HKCEC, Hkcec

Audio File length: 2.36
English / USA Language: English / USA


Hi, my name’s Marcy, and I’m your personal guide. Along with MyWoWo, I’d like to welcome you to one of the Wonders of the World: the Hong Kong Convention and Exhibition Center, which each year welcomes several million visitors.

If you stop along the Tsim Sha Tsui Promenade in Kowloon to admire the view of Hong Kong Island, there’s a highly unusual building that’s bound to catch your eye: the Convention and Exhibition Center, spectacular by day and surprisingly beautiful at night thanks to the colorful neon lights.

This is a venue of international importance for trade fairs, exhibitions, conventions, meetings and fashion shows. It hosts so many events that since it opened in 1988, it has required major work to expand the facility on two occasions, and now measures in excess of an impressive 92,000 square meters.

From the outside, the central structure is especially striking as it is entirely covered in glass and aluminum and has a roof designed to represent the wings of a seagull taking flight. From above, it resembles a spaceship and in reality, it’s almost as technological and futuristic as one.

There are six large exhibition halls inside as well as two large areas for organizing meetings and banquets, two theaters, 52 meeting rooms and seven restaurants.

The Convention Center also hosts many music concerts, including shows by world-famous artists such as Blur and Michael Bublé.

I recommend a visit to this incredible venue; if you’re lucky, you might even find an interesting exhibition.

In front of the complex, on the bay side, is the Expo Promenade, renamed Golden Bauhinia Square in 1997, the year that the Convention Center hosted the ceremony when Hong Kong ceased being a British colony and became a part of China again.
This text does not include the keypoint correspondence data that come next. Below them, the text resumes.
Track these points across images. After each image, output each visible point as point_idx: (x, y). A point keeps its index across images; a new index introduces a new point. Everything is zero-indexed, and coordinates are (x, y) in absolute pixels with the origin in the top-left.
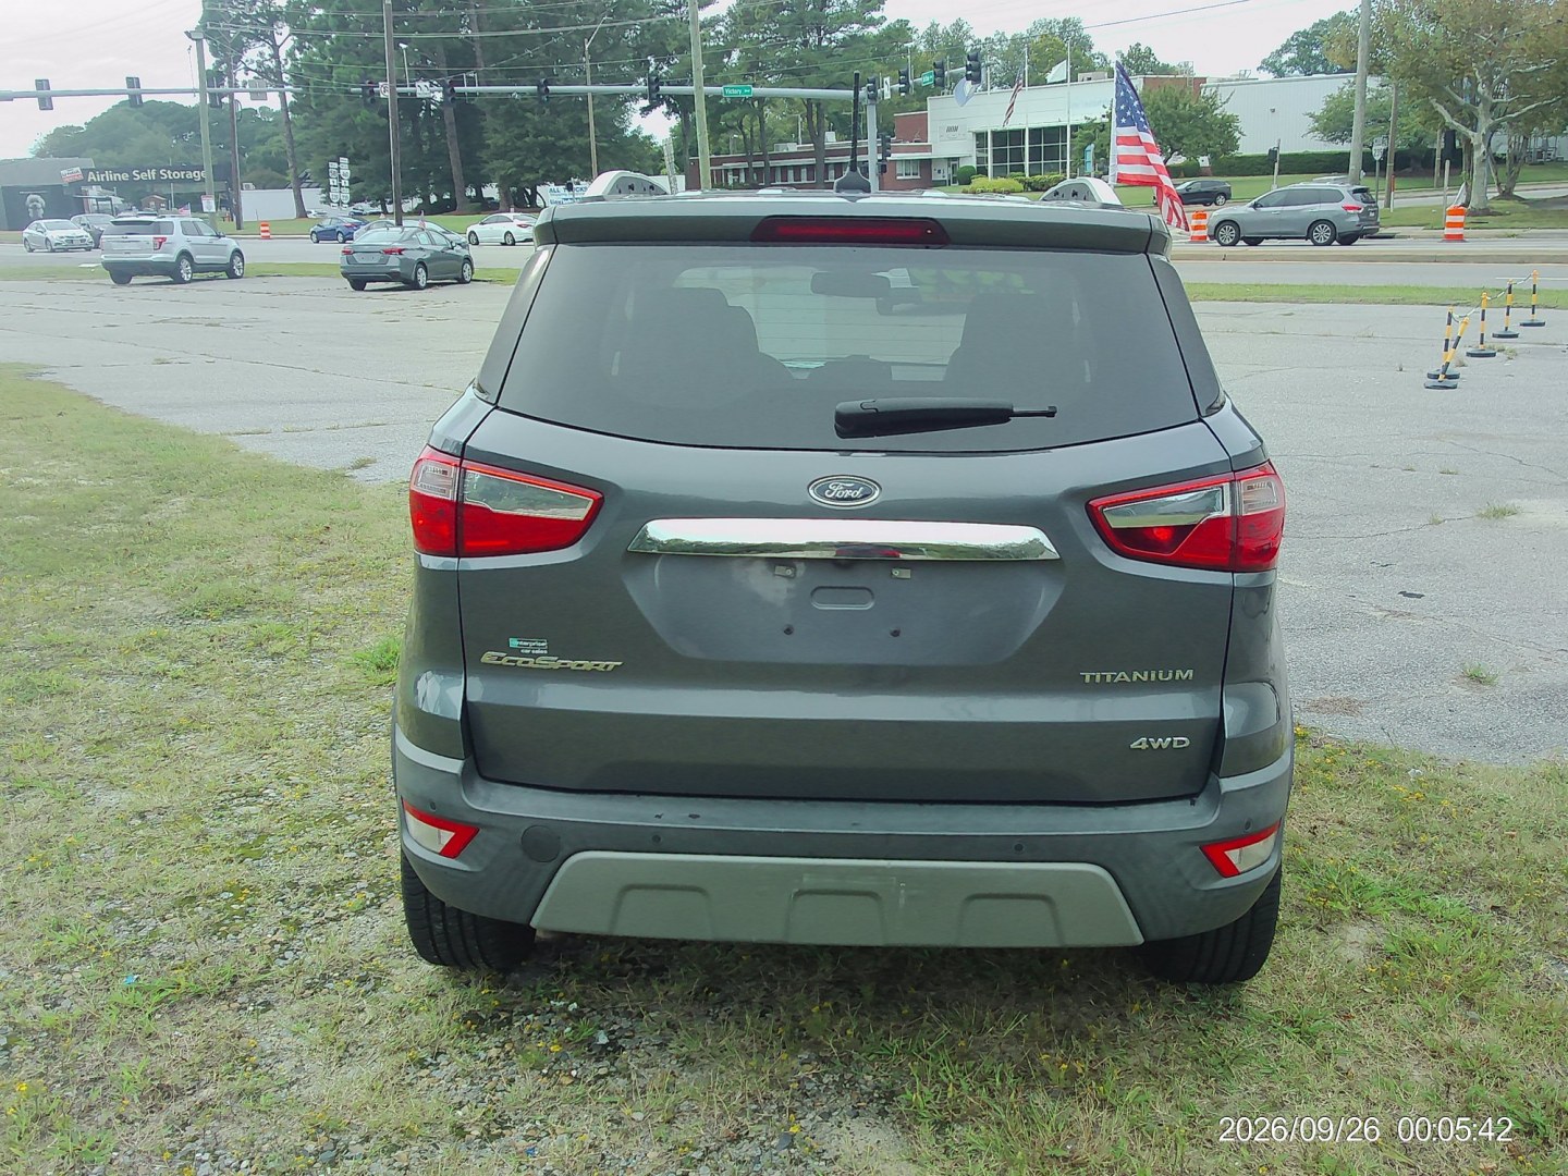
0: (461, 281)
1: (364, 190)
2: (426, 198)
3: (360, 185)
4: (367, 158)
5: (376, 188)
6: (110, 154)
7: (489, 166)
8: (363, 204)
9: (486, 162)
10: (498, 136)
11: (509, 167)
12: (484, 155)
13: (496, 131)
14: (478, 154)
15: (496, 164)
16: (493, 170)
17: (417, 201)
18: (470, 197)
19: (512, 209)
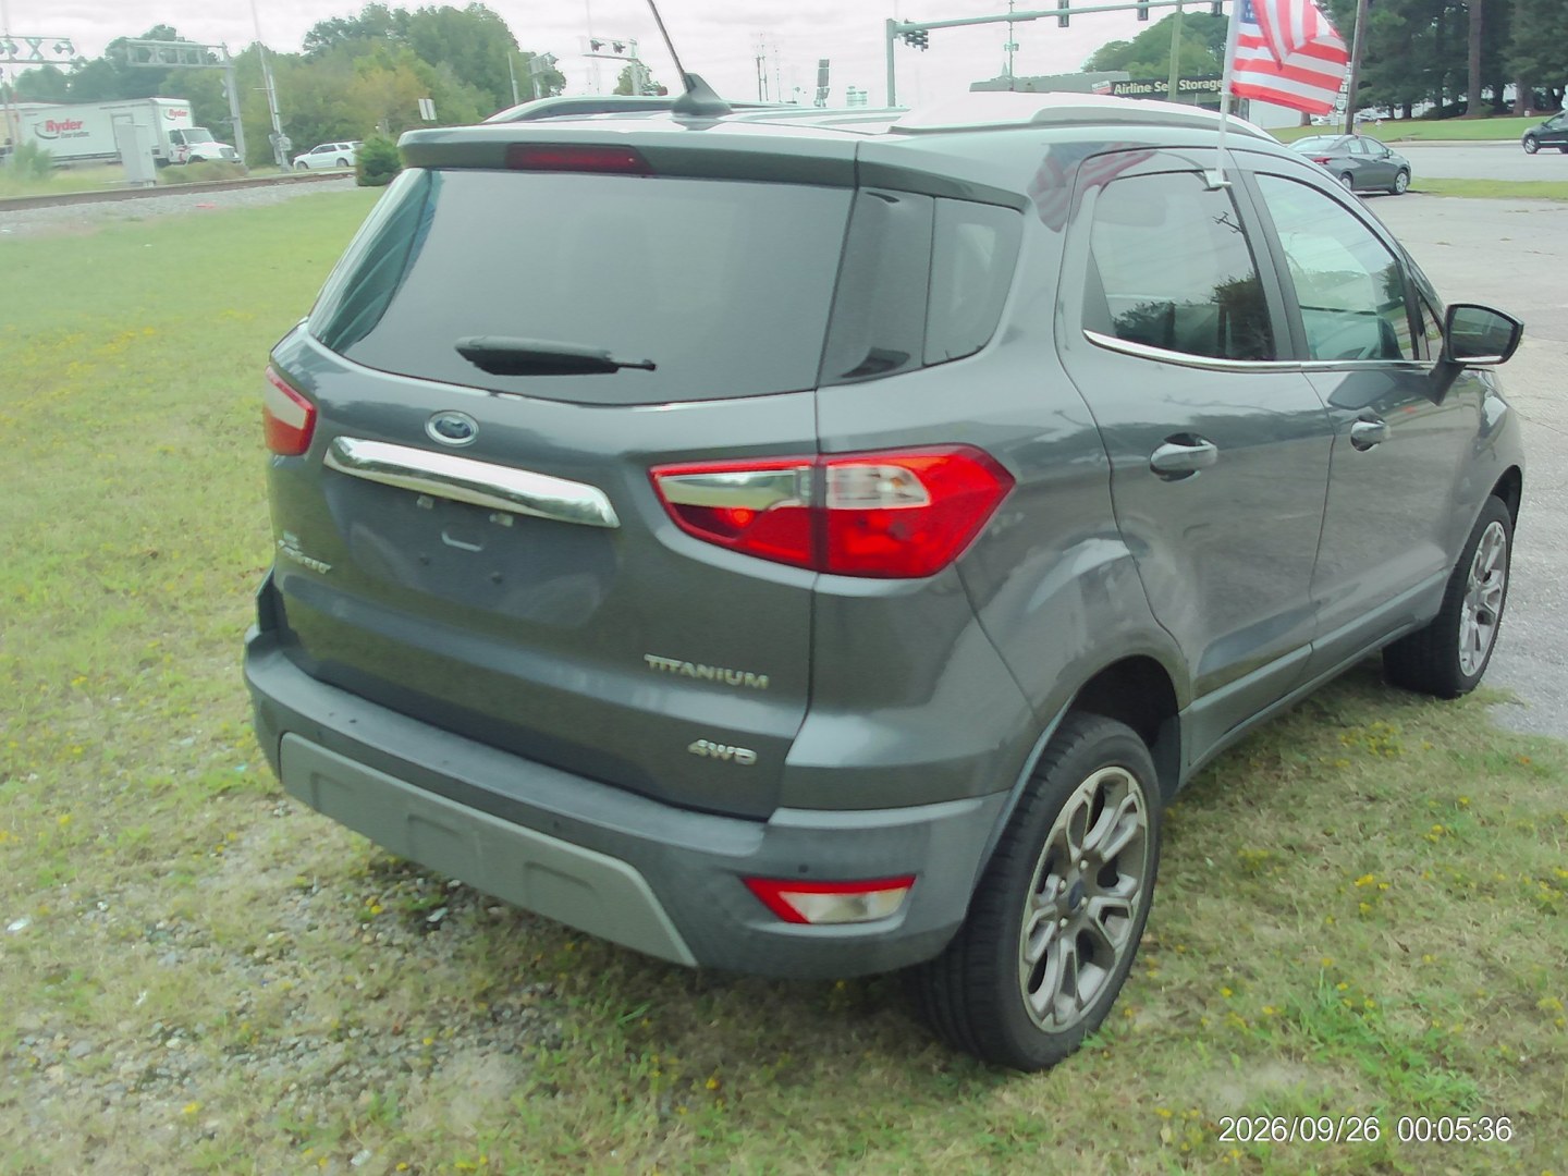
0: (1394, 192)
1: (1370, 95)
2: (1439, 102)
3: (1366, 90)
4: (1379, 61)
5: (1384, 93)
6: (1149, 67)
7: (1509, 65)
8: (1370, 110)
9: (1508, 60)
10: (1525, 29)
11: (1531, 64)
12: (1505, 53)
13: (1524, 24)
14: (1499, 52)
15: (1517, 61)
16: (1513, 68)
17: (1428, 106)
18: (1486, 100)
19: (1527, 113)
It’s easy to see where the name came from: in the center of the square, you can’t miss the six-meter-high gilded statue of Hong Kong’s symbolic flower.

 

Let me leave you with an interesting fact: the bauhinia is the white flower featured in the center of Hong Kong’s flag, which is the same shade of red as the Chinese flag. Inside each petal is a star, adding up to five, just like the 5 stars on the flag of the mother nation.